Excerpt provided:
════════

Friday, June 3, 2022

Capable of Doing

I'm going through something. I kind of know what it is and I kind of don't. I'm in the "feeling my feelings" part of it. I know I'm not happy about some parts of my life, and I know I'm thrilled about others. I don't really know where I'm going with this... I just wanted to acknowledge it.

So, the news lately. Pretty devastating. Traumatizing. Paralyzing. Frustrating. Angering. Scary.

Have you read anything positive lately? I read about a woman who took her adult brother with intellectual disabilities to his first movie. She wasn't sure if he would like the movie theatre or need to walk around or what, so she scheduled a private screening. How thoughtful is that? Good news: he loved it! I loved reading that short story.

What else... I'm getting along with my mom. I'm getting along with both of my sisters. I'll never take that for granted. I love my family so much, and I know they love me. 

I've decided I don't like spring. Ha! Hahahaha. I mean, it's spring. Who doesn't like spring?? Me, apparently. I love winter. I love snow and quilting on a cold day and sitting around Xmas tree lights and skiing. And spring is the furthest away I am from winter. But really, it's the allergies... Everything is blooming. Everything is just so dang fertile! I can't stop sneezing, my throat is scratchy, and I live with a headache. And in today's times, I'm paranoid that it's covid. Fun stuff.

════════

Excerpted data:
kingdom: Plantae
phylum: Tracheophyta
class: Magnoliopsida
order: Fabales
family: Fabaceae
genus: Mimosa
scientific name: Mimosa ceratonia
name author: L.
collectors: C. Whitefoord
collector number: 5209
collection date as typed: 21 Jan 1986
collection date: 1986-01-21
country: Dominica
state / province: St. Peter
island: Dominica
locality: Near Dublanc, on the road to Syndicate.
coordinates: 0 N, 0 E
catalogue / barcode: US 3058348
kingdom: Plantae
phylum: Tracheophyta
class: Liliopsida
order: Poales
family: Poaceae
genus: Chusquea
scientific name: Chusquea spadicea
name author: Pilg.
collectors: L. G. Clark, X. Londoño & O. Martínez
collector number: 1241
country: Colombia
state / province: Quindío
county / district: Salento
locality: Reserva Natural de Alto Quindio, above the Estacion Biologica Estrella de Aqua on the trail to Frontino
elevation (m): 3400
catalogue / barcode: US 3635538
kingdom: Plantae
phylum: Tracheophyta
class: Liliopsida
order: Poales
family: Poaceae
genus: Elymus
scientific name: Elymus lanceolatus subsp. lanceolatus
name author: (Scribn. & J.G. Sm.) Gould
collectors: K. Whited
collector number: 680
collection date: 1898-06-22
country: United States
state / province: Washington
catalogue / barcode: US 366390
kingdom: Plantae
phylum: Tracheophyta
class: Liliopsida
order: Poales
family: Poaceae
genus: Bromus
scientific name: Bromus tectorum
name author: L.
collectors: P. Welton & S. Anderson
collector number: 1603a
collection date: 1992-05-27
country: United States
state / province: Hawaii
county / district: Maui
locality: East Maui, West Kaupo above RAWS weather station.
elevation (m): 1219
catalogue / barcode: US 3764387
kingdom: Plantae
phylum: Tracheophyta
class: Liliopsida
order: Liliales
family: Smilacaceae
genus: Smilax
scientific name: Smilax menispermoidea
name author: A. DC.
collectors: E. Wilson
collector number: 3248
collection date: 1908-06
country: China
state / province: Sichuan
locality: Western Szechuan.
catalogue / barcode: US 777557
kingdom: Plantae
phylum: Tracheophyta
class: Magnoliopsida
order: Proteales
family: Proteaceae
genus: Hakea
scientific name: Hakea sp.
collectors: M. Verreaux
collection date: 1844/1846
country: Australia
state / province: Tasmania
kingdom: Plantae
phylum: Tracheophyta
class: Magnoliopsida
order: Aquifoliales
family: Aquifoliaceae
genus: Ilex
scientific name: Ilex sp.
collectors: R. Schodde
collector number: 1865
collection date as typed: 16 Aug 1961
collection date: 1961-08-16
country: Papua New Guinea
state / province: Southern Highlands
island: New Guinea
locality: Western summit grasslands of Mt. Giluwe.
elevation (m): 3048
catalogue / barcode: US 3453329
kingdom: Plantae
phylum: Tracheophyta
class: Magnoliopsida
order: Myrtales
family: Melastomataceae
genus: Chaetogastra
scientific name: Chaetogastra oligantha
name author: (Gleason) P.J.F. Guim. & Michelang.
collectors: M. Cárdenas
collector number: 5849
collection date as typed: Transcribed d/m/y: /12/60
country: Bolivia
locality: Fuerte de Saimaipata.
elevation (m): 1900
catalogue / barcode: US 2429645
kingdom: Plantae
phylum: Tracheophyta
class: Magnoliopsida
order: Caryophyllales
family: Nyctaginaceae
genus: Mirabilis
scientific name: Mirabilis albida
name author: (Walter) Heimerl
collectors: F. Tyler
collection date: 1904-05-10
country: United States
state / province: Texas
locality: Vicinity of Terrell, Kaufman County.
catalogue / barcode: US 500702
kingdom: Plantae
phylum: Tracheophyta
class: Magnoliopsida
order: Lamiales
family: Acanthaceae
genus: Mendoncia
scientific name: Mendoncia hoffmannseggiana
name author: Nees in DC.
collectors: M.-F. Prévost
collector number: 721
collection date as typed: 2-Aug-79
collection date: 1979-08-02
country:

════════

What you are asked to do: Please pick up the "Capable of Doing" journal entry after its last sentence and continue it.

Response to the task:
I've been going out to eat. I couldn't stand it anymore. I went 25 months living like a hermit and it was really affecting my mental health. Even a homebody can only take so much. So I go when it's not busy. I also live in the middle of nowhere. It's not densely populated and that makes me feel better too. I notice I've been tipping more. I'm just so thankful I don't have to cook or do dishes, and everything is so freaking expensive nowadays. So it's part of how I'm giving back to others. As long as the service doesn't completely suck, I'm tipping 25%. Not bragging or trying to be a hero, just trying to help others where I can. 

This post isn't really saying much. But that's okay. I made it. I am where I am. I climbed out of the pit that was despair and depression and chose to put one foot in front of the other. Most days. Some days I just stayed in bed. It's all a part of the process. But for several years there, I quite honestly didn't want to be alive. I wanted to get hit by a truck. Except I didn't. Because that would be really awful for the truck driver. So I came up with a life I could live with. And now I am living it. It's a good one and I am thankful.

Still, I'm going through some major changes. My career, my relationship... These are no small things. I don't know what the other side will look like, but we never do. 

I have big news. I'm back in school! It's such an opportunity and I am extremely grateful. Still, it's hard. But like my mom said, getting your doctorate is supposed to be hard. Ha! She's right.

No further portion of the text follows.